### The problem
Write out, word for word, the line that contains "Every image gets" and each line after it down to the last line of the data below. Include nothing more.

———

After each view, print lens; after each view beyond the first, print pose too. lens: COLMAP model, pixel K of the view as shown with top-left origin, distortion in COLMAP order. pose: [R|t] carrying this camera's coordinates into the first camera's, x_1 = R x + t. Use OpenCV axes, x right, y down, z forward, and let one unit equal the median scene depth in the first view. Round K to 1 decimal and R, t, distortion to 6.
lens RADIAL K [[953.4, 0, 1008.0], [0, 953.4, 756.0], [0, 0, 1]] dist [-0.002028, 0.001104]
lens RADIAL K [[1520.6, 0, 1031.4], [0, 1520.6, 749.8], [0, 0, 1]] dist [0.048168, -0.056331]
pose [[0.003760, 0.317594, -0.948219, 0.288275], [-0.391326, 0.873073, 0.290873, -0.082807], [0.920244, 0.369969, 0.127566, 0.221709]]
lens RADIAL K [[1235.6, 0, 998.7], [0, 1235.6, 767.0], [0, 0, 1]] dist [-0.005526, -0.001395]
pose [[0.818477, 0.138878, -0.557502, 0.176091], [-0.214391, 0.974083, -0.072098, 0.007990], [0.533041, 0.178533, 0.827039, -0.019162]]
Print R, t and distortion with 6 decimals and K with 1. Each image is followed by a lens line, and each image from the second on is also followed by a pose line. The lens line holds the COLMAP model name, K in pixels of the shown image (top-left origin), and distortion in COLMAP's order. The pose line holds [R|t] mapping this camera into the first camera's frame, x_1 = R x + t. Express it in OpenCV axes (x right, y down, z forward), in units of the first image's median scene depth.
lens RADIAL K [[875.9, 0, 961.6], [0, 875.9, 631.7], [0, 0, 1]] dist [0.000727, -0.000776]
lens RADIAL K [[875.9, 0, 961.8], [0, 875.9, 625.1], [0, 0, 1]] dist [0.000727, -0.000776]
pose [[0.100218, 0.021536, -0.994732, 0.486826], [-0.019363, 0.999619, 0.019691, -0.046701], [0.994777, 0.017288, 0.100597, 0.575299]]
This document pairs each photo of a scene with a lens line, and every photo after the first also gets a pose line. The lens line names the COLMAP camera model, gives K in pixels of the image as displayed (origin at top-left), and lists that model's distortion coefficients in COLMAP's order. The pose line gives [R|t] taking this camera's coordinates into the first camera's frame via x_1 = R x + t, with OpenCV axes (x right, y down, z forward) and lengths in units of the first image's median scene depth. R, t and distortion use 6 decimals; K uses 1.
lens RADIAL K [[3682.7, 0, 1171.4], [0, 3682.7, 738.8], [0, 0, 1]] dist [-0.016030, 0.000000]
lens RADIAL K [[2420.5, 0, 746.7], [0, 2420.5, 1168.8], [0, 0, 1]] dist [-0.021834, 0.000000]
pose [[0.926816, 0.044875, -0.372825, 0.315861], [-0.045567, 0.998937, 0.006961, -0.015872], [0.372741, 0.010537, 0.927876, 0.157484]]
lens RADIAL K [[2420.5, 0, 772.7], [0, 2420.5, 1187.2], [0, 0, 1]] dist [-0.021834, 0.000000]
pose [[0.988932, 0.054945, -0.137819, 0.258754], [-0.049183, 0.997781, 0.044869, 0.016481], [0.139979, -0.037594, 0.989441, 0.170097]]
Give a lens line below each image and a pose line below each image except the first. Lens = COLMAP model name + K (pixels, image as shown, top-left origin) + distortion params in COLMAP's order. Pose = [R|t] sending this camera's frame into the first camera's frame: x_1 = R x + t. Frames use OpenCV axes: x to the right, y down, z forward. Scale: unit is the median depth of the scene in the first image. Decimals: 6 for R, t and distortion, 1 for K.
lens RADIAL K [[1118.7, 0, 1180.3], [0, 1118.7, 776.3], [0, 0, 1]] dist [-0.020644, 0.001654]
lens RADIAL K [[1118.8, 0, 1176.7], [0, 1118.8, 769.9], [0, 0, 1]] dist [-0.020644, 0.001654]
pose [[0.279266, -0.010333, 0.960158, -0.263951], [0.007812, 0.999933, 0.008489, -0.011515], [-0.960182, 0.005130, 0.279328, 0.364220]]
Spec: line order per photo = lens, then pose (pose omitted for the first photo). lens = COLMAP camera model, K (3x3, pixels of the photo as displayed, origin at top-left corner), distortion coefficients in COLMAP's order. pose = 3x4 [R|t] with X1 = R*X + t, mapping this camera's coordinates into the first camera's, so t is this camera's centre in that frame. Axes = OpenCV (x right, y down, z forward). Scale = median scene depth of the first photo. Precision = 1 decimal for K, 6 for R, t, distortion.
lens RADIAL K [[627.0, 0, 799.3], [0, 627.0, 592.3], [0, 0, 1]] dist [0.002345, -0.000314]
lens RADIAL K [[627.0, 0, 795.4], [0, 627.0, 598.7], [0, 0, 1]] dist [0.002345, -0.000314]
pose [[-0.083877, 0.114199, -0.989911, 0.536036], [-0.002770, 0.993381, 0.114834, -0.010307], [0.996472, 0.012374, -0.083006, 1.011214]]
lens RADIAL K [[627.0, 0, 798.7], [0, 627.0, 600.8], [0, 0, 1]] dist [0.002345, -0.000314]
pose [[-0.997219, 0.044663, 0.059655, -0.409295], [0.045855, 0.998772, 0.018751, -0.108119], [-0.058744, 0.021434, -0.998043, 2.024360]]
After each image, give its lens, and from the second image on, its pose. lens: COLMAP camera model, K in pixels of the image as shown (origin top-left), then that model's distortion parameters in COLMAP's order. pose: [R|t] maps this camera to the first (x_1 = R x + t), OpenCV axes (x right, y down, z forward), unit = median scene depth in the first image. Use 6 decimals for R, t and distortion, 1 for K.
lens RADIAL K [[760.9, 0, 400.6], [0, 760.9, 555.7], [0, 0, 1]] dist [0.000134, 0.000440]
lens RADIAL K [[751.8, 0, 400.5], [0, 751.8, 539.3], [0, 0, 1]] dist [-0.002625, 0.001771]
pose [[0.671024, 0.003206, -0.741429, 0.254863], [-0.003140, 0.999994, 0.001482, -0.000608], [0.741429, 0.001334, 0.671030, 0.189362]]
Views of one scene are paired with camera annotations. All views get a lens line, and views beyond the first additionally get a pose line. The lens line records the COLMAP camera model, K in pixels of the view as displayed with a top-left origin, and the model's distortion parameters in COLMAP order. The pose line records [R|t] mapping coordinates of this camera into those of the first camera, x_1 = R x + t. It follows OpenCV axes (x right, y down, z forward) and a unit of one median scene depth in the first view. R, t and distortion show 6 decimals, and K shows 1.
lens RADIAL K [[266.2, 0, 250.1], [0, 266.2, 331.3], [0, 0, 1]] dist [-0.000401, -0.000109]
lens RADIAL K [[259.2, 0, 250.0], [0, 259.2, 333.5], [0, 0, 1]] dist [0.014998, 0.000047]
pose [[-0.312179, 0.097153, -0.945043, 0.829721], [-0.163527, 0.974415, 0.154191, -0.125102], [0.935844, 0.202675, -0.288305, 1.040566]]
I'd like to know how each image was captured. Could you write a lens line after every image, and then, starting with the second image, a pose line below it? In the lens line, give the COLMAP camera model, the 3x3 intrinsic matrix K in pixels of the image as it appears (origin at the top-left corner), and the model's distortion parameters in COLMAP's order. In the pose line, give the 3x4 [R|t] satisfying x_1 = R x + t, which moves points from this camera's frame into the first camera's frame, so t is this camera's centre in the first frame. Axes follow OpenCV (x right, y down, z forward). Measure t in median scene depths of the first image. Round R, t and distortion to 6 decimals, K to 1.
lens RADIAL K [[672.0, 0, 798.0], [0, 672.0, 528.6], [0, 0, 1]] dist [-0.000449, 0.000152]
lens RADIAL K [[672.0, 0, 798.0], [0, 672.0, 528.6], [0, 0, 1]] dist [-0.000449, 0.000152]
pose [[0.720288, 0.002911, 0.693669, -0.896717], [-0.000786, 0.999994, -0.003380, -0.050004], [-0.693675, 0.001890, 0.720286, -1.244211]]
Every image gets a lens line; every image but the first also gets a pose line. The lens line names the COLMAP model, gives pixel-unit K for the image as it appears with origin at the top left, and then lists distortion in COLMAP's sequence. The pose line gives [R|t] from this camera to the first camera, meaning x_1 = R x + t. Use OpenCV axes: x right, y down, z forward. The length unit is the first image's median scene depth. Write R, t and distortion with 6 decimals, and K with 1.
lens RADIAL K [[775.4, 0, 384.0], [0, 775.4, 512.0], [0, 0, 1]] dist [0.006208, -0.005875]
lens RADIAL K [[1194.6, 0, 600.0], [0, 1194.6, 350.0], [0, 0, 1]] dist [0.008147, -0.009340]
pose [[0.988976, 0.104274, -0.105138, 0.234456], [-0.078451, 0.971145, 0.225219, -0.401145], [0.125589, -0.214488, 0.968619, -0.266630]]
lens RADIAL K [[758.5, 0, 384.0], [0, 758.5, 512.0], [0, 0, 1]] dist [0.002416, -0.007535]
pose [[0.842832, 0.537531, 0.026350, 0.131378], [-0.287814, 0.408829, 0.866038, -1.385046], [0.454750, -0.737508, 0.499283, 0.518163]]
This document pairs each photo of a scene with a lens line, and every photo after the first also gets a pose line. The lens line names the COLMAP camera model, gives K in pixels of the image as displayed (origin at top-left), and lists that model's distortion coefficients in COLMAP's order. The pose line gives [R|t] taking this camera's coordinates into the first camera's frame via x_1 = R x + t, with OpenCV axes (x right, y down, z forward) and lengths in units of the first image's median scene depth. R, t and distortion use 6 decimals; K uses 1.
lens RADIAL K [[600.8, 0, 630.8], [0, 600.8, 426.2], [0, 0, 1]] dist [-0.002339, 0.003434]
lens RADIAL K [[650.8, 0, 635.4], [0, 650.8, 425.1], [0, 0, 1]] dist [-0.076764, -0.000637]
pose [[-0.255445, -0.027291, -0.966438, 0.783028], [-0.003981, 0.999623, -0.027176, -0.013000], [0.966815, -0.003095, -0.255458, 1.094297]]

———

### Output
Every image gets a lens line; every image but the first also gets a pose line. The lens line names the COLMAP model, gives pixel-unit K for the image as it appears with origin at the top left, and then lists distortion in COLMAP's sequence. The pose line gives [R|t] from this camera to the first camera, meaning x_1 = R x + t. Use OpenCV axes: x right, y down, z forward. The length unit is the first image's median scene depth. Write R, t and distortion with 6 decimals, and K with 1.
lens RADIAL K [[775.4, 0, 384.0], [0, 775.4, 512.0], [0, 0, 1]] dist [0.006208, -0.005875]
lens RADIAL K [[1194.6, 0, 600.0], [0, 1194.6, 350.0], [0, 0, 1]] dist [0.008147, -0.009340]
pose [[0.988976, 0.104274, -0.105138, 0.234456], [-0.078451, 0.971145, 0.225219, -0.401145], [0.125589, -0.214488, 0.968619, -0.266630]]
lens RADIAL K [[758.5, 0, 384.0], [0, 758.5, 512.0], [0, 0, 1]] dist [0.002416, -0.007535]
pose [[0.842832, 0.537531, 0.026350, 0.131378], [-0.287814, 0.408829, 0.866038, -1.385046], [0.454750, -0.737508, 0.499283, 0.518163]]
This document pairs each photo of a scene with a lens line, and every photo after the first also gets a pose line. The lens line names the COLMAP camera model, gives K in pixels of the image as displayed (origin at top-left), and lists that model's distortion coefficients in COLMAP's order. The pose line gives [R|t] taking this camera's coordinates into the first camera's frame via x_1 = R x + t, with OpenCV axes (x right, y down, z forward) and lengths in units of the first image's median scene depth. R, t and distortion use 6 decimals; K uses 1.
lens RADIAL K [[600.8, 0, 630.8], [0, 600.8, 426.2], [0, 0, 1]] dist [-0.002339, 0.003434]
lens RADIAL K [[650.8, 0, 635.4], [0, 650.8, 425.1], [0, 0, 1]] dist [-0.076764, -0.000637]
pose [[-0.255445, -0.027291, -0.966438, 0.783028], [-0.003981, 0.999623, -0.027176, -0.013000], [0.966815, -0.003095, -0.255458, 1.094297]]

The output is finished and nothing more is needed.